Interpretable Multi-task Learning with Shared Variable Embeddings
Maciej Żelaszczyk, Jacek Mańdziuk
TL;DR
The paper tackles learning across multiple tasks with heterogeneous input/output spaces by introducing shared variable embeddings (SVE) that reuse a common embedding base through attention. The method enables predictions using a cross-attention mechanism where raw variable embeddings query a compact set of shared embeddings, followed by a shared encoder–decoder pipeline, trained end-to-end with a squared hinge loss. Key contributions include the SVE architecture, demonstrations that it matches vanilla variable embeddings in accuracy while offering interpretability benefits, and systematic ablations showing gains in training efficiency with sparse attention at some interpretability cost. The work advances interpretable multi-task learning on tabular data and suggests practical trade-offs between interpretability and performance, with potential extensions to other domains and self-supervised settings.
Abstract
This paper proposes a general interpretable predictive system with shared information. The system is able to perform predictions in a multi-task setting where distinct tasks are not bound to have the same input/output structure. Embeddings of input and output variables in a common space are obtained, where the input embeddings are produced through attending to a set of shared embeddings, reused across tasks. All the embeddings are treated as model parameters and learned. Specific restrictions on the space of shared embedings and the sparsity of the attention mechanism are considered.
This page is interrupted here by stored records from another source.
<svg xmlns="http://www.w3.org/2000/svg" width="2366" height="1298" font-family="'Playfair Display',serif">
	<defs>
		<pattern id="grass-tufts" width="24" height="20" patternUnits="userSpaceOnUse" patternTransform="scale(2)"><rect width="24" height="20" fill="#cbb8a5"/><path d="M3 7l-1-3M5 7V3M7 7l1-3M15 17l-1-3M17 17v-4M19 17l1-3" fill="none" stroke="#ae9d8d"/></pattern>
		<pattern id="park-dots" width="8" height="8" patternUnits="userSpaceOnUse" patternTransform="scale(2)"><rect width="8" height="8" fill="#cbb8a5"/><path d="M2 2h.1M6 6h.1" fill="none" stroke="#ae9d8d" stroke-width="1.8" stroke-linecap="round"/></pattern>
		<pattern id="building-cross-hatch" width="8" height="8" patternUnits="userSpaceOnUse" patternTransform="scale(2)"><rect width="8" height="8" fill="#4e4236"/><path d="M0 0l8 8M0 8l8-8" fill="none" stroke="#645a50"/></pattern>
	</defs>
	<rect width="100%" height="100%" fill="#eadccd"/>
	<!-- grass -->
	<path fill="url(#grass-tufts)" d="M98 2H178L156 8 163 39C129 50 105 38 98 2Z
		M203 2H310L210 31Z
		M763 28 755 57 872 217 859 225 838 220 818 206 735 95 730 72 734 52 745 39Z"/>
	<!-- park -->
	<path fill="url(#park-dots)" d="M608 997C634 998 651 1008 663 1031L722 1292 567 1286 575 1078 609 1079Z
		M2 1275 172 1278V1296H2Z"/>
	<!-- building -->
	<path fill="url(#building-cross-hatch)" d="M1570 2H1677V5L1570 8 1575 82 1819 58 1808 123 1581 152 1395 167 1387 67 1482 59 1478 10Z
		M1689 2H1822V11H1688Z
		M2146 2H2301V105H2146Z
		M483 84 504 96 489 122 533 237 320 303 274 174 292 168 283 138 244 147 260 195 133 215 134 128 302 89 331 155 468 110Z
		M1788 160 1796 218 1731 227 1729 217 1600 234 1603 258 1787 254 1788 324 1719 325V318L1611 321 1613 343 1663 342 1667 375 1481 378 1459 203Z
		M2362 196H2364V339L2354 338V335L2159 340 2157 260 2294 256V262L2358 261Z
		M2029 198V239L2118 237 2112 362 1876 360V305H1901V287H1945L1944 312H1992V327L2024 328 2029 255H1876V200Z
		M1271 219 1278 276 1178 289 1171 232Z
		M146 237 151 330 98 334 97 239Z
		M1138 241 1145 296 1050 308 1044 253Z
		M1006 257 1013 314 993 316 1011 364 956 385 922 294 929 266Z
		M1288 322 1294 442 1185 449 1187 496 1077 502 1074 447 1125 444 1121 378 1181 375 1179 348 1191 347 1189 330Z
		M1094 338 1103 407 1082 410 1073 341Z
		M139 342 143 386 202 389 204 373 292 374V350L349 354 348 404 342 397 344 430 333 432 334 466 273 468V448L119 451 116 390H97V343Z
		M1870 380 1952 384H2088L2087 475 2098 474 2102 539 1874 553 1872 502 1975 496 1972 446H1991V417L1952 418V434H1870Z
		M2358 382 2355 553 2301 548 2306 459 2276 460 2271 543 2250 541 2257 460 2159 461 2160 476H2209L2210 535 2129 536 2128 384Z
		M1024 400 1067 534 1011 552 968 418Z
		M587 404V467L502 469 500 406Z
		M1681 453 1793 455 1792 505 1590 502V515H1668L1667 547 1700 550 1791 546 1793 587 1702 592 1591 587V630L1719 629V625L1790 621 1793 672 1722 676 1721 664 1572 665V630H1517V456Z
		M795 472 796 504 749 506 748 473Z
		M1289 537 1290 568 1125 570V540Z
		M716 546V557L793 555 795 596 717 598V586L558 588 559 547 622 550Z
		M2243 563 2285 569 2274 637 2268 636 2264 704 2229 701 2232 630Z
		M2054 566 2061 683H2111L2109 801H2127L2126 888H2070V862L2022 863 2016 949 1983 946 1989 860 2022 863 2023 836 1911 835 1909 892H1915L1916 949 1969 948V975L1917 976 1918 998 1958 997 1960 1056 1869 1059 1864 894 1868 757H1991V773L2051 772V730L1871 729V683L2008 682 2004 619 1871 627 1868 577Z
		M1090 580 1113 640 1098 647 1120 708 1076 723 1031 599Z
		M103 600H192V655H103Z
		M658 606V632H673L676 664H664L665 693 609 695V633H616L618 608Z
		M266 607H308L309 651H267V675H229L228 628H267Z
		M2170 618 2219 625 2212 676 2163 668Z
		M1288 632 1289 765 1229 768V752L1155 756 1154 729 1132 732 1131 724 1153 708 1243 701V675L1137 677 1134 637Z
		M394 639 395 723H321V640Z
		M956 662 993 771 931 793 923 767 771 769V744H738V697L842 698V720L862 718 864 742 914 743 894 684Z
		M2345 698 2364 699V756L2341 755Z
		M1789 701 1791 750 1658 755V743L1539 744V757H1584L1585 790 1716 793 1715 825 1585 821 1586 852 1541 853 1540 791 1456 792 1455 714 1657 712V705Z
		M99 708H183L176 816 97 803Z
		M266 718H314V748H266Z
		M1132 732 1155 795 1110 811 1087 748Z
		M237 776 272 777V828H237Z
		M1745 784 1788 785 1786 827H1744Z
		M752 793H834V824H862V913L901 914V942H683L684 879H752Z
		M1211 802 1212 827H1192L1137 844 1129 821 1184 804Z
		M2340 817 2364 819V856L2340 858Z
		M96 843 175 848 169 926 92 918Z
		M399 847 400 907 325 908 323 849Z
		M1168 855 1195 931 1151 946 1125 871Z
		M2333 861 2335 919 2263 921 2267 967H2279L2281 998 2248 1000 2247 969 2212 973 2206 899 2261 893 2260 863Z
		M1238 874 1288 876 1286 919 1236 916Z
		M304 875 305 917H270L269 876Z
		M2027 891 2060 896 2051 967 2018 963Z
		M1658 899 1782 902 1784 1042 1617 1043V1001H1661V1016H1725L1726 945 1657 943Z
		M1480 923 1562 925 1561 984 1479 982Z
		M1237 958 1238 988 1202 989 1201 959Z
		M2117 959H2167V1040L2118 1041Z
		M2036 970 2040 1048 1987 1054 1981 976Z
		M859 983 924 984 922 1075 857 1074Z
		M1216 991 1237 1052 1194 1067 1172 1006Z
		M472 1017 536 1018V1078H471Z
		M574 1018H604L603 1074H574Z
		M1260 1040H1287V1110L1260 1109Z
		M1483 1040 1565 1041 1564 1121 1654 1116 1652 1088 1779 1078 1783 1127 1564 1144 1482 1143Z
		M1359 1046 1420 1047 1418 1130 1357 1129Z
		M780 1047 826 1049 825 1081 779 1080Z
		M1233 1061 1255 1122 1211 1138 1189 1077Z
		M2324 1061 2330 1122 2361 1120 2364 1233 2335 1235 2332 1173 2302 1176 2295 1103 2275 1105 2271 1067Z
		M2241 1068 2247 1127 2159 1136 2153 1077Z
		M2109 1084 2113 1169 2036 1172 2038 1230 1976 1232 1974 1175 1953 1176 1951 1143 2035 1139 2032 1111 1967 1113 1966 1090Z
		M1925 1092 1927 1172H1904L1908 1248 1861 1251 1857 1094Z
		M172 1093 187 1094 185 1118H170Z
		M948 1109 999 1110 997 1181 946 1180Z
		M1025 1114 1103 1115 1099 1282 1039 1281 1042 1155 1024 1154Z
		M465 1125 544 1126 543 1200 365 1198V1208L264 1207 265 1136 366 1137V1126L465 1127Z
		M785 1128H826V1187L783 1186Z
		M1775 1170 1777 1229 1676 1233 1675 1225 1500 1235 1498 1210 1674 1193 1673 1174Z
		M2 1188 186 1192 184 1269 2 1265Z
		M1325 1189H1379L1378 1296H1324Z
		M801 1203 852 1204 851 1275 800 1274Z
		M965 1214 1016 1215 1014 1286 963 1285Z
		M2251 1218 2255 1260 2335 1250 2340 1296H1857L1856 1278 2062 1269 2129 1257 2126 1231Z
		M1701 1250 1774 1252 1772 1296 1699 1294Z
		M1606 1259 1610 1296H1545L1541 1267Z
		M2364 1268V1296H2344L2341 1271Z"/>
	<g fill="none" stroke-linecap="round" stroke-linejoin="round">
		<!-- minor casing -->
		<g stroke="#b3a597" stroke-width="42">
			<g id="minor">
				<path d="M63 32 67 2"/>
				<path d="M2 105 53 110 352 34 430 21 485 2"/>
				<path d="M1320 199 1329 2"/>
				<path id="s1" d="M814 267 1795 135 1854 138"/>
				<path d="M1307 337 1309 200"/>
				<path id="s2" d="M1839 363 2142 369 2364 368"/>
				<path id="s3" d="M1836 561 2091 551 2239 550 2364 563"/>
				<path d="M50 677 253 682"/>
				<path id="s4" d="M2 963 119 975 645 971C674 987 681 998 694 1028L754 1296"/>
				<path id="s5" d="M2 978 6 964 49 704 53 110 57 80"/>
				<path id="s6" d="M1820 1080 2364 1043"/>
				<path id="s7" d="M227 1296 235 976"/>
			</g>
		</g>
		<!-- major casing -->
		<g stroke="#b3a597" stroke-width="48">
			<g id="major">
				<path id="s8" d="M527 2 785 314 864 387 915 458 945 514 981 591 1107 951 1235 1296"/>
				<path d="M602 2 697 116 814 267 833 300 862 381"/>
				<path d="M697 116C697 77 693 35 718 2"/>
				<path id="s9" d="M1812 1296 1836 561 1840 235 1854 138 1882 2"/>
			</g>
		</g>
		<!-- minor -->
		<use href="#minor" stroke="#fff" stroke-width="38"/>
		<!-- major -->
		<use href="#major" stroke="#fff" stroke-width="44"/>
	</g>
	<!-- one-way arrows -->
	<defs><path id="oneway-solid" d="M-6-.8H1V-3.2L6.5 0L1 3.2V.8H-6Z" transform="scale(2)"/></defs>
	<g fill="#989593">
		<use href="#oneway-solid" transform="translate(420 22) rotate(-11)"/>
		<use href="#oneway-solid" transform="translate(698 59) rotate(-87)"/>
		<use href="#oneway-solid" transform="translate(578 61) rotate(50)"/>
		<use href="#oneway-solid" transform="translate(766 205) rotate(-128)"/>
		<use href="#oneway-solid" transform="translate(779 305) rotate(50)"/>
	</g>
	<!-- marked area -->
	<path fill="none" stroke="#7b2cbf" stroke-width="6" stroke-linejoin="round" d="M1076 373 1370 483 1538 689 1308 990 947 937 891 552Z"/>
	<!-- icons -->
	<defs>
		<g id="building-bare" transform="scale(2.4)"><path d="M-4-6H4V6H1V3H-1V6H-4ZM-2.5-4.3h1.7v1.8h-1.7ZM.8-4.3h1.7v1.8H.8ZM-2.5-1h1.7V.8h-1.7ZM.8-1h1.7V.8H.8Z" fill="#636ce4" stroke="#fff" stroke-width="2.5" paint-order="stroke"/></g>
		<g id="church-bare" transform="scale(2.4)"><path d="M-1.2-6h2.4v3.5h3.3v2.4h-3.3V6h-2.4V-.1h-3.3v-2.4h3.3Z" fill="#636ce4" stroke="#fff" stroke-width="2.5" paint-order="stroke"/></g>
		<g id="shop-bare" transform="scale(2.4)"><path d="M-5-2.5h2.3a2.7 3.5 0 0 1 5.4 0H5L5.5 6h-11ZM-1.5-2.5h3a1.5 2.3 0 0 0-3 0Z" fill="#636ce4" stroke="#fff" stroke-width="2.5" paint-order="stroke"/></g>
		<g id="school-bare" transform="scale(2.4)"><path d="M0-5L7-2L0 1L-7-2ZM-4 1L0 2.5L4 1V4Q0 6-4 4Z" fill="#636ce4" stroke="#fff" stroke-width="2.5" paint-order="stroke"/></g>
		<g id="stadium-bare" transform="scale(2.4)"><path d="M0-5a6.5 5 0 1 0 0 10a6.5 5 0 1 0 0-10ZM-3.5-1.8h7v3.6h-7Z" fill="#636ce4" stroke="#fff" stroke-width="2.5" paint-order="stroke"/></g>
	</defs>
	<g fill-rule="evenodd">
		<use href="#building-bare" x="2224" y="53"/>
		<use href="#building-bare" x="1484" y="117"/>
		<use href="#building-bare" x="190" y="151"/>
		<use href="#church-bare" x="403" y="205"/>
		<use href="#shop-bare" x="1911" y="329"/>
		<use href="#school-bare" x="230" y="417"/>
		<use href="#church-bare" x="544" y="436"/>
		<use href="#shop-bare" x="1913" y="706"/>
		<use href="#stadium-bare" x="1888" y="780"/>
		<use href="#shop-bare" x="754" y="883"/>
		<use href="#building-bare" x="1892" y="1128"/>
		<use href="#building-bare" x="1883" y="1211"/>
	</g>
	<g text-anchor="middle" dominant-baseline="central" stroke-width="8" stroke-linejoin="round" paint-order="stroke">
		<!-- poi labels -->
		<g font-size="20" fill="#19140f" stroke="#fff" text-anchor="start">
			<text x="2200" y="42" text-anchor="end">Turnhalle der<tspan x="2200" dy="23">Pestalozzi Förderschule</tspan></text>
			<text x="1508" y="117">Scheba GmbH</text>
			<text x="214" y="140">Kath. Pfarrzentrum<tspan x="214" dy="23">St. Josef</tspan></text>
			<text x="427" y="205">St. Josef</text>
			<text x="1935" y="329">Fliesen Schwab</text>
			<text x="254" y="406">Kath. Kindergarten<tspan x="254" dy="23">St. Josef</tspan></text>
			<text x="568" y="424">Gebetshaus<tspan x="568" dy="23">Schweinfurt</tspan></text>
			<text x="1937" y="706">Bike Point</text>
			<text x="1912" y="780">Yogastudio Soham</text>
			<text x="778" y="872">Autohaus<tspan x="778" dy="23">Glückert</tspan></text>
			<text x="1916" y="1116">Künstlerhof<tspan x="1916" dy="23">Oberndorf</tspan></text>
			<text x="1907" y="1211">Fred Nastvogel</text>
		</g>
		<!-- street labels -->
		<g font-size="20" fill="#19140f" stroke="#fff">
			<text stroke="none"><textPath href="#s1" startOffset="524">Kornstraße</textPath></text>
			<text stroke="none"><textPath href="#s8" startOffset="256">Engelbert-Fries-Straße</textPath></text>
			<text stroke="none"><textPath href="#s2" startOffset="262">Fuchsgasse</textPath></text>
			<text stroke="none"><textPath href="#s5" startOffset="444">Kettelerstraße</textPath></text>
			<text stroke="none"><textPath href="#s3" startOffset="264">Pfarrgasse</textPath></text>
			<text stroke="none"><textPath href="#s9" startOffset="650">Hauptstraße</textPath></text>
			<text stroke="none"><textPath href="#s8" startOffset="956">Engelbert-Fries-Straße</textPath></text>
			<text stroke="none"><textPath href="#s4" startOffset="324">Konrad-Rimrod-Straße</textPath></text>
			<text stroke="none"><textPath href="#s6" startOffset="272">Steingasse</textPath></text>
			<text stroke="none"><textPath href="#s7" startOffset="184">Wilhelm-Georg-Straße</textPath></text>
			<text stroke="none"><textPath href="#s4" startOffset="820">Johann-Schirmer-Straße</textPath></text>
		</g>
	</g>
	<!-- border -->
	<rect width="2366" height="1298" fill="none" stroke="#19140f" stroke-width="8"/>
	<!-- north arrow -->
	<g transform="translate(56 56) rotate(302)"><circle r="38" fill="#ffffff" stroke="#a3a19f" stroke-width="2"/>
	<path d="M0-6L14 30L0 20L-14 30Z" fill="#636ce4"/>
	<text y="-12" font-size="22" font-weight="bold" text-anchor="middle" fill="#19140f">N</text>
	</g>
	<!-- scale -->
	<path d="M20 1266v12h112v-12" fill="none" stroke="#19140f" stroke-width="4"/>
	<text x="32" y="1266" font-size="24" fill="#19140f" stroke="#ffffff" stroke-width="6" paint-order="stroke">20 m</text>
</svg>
Experiments show that the introduction of shared embeddings does not deteriorate the results obtained from a vanilla variable embeddings method. We run a number of further ablations. Inducing sparsity in the attention mechanism leads to both an increase in accuracy and a significant decrease in the number of training steps required. Shared embeddings provide a measure of interpretability in terms of both a qualitative assessment and the ability to map specific shared embeddings to pre-defined concepts that are not tailored to the considered model. There seems to be a trade-off between accuracy and interpretability. The basic shared embeddings method favors interpretability, whereas the sparse attention method promotes accuracy. The results lead to the conclusion that variable embedding methods may be extended with shared information to provide increased interpretability and accuracy.